As aforementioned, the functions and distributions of the five isoforms of UCPs vary; some are located on the same chromosome in humans, rats, and mice. UCP1 is located on chromosomes 4, 19, and 8. UCP2 is found on chromosomes 11, 1, and 7. Further, UCP2 shares similarities with UCP 1, 3, 4, and 5.

==Neurodegenerative diseases==

Worldwide, neurodegenerative disorders pose a serious threat to public health. Along with oxidative stress, neuroinflammation, and an imbalance in energy homeostasis, mitochondrial dysfunction is a key contributor. One of the most primitive and crucial events in the pathogenesis of Alzheimer's is oxidative stress. Reactive oxygen species and inducible nitric oxide synthase are produced primarily in mitochondria, which in Alzheimer's disease causes the generation of reactive oxygen species and ultimately results in neuronal death (Kumar 2022). Glia maturation factors found in glial cells are linked with the down-regulation of UCPs 2 and 4. A pro-inflammatory protein known as Glia maturation factor has been found close to amyloid plaques and neurofibrillary tangles in Alzheimer's. It is linked to the expression of inducible nitric oxide synthase and NF-kB.

Various regions of the brain in Alzheimer's disease exhibit up-regulated GMF expression. Neuroinflammation was shown to be a contributing factor in neurodegenerative illnesses, and UCP2 was identified as the primary regulator of M1 and M2 plasticity toward the protective phenotype in brain disorders. The increased production of reactive oxygen species in UCP 2 and 4 results in the development of Alzheimer's because of the increased chance of apoptosis.

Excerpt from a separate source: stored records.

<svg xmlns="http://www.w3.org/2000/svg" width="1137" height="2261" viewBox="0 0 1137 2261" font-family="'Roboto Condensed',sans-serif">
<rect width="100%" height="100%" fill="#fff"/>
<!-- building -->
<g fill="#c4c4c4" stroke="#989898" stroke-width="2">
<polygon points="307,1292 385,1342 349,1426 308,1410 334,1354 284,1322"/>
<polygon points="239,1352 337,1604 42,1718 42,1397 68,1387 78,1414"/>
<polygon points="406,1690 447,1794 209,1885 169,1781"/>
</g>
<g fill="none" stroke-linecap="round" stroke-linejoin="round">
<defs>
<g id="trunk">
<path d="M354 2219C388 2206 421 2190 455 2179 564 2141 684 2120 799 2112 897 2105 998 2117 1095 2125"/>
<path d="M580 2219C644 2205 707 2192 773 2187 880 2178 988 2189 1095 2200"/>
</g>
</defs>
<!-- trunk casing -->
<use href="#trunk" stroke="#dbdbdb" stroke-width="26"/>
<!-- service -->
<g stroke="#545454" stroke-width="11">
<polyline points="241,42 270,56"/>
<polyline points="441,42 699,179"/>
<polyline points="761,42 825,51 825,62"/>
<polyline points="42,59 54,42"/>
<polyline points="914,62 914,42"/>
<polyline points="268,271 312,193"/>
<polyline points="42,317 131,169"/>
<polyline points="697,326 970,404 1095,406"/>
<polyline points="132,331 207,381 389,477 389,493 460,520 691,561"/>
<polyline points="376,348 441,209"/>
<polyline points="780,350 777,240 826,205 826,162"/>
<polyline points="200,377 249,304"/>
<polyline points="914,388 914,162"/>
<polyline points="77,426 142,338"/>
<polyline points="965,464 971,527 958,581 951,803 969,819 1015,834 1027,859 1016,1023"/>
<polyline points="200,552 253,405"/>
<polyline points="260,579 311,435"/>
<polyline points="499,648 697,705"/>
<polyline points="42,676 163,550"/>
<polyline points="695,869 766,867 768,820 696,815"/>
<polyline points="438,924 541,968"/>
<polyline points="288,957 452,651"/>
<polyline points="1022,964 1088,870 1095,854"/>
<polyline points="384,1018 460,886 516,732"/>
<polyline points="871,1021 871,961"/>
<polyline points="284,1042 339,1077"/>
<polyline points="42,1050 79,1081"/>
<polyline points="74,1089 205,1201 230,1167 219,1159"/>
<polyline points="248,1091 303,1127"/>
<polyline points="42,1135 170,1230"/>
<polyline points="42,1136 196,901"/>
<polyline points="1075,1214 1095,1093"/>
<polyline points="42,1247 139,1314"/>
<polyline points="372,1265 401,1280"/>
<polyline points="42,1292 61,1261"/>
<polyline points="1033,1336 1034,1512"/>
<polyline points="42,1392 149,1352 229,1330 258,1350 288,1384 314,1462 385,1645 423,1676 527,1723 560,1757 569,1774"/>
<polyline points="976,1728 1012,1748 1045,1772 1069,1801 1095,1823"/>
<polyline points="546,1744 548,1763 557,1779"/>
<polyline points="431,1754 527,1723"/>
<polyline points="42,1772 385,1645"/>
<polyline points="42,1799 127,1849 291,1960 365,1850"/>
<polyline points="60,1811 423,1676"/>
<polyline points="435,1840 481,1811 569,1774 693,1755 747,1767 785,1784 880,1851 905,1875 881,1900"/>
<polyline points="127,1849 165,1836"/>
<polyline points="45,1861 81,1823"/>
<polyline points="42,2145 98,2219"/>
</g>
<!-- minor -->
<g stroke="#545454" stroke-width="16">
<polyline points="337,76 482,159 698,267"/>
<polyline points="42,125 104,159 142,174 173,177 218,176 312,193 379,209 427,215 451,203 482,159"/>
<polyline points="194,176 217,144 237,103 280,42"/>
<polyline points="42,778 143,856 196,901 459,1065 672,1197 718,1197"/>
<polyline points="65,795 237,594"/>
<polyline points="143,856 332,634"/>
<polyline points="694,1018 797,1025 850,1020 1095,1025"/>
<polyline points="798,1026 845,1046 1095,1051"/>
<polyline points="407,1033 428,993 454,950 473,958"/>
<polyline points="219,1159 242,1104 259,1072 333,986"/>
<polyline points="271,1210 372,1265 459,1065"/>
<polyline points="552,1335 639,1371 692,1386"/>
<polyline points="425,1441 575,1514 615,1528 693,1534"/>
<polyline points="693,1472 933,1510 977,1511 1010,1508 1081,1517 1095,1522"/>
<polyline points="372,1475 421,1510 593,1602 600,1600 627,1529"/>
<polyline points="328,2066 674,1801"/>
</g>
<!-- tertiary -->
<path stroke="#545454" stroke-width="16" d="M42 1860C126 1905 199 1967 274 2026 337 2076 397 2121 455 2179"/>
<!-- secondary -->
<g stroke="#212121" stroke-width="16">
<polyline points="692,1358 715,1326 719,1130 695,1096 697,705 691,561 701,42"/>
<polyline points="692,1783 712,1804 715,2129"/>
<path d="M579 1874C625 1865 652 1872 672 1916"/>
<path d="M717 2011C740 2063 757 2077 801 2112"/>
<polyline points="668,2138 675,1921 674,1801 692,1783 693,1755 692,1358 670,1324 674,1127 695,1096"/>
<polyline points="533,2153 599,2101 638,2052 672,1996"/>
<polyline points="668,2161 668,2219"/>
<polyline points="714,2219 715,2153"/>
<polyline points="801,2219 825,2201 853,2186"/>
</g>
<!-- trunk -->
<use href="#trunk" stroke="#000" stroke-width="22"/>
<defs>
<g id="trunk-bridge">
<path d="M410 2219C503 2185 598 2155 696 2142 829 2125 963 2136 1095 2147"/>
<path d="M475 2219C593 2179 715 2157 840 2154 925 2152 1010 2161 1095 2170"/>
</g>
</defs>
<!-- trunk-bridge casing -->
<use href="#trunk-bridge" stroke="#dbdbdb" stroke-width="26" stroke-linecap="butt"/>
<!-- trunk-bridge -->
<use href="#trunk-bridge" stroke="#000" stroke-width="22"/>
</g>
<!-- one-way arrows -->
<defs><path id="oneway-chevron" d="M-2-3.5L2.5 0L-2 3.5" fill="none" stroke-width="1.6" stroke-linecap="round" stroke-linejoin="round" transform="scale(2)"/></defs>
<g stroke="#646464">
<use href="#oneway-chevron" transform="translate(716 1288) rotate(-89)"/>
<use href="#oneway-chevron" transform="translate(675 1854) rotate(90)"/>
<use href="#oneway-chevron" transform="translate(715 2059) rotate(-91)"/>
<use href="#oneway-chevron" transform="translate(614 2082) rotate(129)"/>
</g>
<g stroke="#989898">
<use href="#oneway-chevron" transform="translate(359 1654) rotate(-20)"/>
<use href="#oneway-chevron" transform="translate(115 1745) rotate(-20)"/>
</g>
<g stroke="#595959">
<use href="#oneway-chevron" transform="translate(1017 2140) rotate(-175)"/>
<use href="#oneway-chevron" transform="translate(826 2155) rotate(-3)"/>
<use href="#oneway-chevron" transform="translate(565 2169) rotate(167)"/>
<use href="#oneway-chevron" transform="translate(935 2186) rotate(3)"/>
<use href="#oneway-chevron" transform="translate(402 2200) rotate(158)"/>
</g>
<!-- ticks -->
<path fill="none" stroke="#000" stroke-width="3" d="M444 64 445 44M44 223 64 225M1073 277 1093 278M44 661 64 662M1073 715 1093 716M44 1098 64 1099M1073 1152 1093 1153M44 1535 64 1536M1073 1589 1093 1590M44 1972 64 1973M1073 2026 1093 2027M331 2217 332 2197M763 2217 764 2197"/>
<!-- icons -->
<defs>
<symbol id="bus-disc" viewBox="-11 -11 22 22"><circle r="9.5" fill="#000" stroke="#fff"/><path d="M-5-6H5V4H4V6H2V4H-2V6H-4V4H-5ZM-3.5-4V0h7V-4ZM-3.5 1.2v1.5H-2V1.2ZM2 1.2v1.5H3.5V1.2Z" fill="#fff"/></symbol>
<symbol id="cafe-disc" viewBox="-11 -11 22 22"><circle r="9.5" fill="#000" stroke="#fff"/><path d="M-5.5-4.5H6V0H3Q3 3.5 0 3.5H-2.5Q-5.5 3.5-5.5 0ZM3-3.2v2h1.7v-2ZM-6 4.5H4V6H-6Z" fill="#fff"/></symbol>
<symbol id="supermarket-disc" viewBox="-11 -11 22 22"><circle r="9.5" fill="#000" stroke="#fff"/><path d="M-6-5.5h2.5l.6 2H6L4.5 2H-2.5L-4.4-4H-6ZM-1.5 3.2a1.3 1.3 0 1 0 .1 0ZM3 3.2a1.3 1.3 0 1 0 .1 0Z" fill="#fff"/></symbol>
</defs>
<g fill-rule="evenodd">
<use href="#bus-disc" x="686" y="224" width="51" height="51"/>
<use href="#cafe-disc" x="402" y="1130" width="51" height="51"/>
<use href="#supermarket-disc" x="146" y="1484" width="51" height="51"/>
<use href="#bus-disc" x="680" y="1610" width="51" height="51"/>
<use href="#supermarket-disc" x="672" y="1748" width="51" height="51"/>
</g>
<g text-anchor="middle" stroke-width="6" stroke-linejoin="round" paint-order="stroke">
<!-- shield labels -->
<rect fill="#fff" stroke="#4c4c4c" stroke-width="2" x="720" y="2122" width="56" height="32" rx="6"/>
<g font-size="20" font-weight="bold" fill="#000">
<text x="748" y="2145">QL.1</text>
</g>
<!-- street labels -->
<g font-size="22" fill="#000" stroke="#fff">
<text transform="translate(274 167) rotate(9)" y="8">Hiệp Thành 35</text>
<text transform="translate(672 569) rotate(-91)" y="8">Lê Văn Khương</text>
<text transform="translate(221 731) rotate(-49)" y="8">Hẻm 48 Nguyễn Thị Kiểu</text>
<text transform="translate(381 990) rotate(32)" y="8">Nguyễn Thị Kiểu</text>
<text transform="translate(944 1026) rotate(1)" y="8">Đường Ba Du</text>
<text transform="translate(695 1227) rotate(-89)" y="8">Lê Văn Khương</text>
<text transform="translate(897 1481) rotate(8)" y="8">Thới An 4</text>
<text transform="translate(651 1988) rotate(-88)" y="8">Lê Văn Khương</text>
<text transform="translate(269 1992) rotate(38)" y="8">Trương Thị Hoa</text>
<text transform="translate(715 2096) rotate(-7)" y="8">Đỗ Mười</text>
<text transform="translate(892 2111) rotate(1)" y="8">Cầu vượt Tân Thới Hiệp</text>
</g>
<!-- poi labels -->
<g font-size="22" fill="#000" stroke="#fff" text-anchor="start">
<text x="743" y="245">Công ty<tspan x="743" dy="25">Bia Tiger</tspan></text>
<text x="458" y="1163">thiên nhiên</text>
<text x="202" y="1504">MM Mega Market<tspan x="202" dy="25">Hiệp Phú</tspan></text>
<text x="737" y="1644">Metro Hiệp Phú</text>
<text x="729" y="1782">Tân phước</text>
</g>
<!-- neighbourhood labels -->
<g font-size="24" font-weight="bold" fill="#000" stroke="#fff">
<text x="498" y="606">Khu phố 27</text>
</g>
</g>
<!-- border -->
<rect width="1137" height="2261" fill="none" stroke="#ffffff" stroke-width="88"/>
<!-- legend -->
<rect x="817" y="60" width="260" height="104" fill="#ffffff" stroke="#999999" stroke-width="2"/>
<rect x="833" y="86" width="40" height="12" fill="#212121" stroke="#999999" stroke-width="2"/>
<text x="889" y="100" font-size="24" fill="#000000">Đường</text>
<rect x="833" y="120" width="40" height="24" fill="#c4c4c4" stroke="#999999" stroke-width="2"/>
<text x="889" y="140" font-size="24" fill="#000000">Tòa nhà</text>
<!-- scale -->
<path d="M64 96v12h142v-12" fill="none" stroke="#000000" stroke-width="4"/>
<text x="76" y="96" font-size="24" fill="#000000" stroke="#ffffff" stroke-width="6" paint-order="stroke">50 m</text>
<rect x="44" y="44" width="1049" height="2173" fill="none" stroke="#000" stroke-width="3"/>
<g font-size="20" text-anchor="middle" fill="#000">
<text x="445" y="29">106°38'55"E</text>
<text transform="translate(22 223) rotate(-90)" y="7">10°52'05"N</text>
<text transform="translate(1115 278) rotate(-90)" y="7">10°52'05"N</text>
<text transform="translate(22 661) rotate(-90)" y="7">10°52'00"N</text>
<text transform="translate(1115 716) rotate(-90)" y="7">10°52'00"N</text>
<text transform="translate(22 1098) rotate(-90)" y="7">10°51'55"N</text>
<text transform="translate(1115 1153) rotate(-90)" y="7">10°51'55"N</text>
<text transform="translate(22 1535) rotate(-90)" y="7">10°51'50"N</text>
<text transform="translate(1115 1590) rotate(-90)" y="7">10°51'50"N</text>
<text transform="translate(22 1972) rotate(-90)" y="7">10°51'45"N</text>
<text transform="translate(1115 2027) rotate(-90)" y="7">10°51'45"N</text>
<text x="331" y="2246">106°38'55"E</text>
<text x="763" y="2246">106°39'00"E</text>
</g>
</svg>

Parkinson's disease typically affects adults over the age of 60; however, research indicates that brain injury in people between the ages of 18 and 30 can cause this condition. Over 90% of Parkinson's cases are isolated, though less than 10% are genetic. Symptoms of Parkinson's consist of tremors, slow movement, balance impairment, and other disorders accompanied by Parkinson's. This symptom occurs because of the loss of dopaminergic neurons during the elimination of dopamine neurotransmitters. Because UCP4 is a potential regulator of calcium homeostasis, blocking calcium channels that lower oxidative stress and stop the death of neuronal cells prevents calcium excretion in mitochondria. The leakage of protons and oxygen consumption increase due to increased UCP5 production, resulting in decreased mitochondrial potential and ATP synthesis.

Ageing, hypoxia (injured brain), and type 2 diabetes correspond with UCP 2 and 4. The aging brain is a risk factor for neurodegenerative diseases, and the overexpression of UCP2 can halt the aging process and stop the loss of neurons. Hypoxia occurs when there's a decrease in oxygen in tissues, which causes cognitive impairment. UCP4 levels rise in response to environmental exposure in humans, shielding the brain from damage. Apoptosis contributes to cerebral ischemia and is necessary for calcium homeostasis, free radical release, the formation of reactive oxygen species (ROS), and energy metabolism. As further research is still being conducted, studies show UCP1 and UCP2 are associated with type 2 diabetes.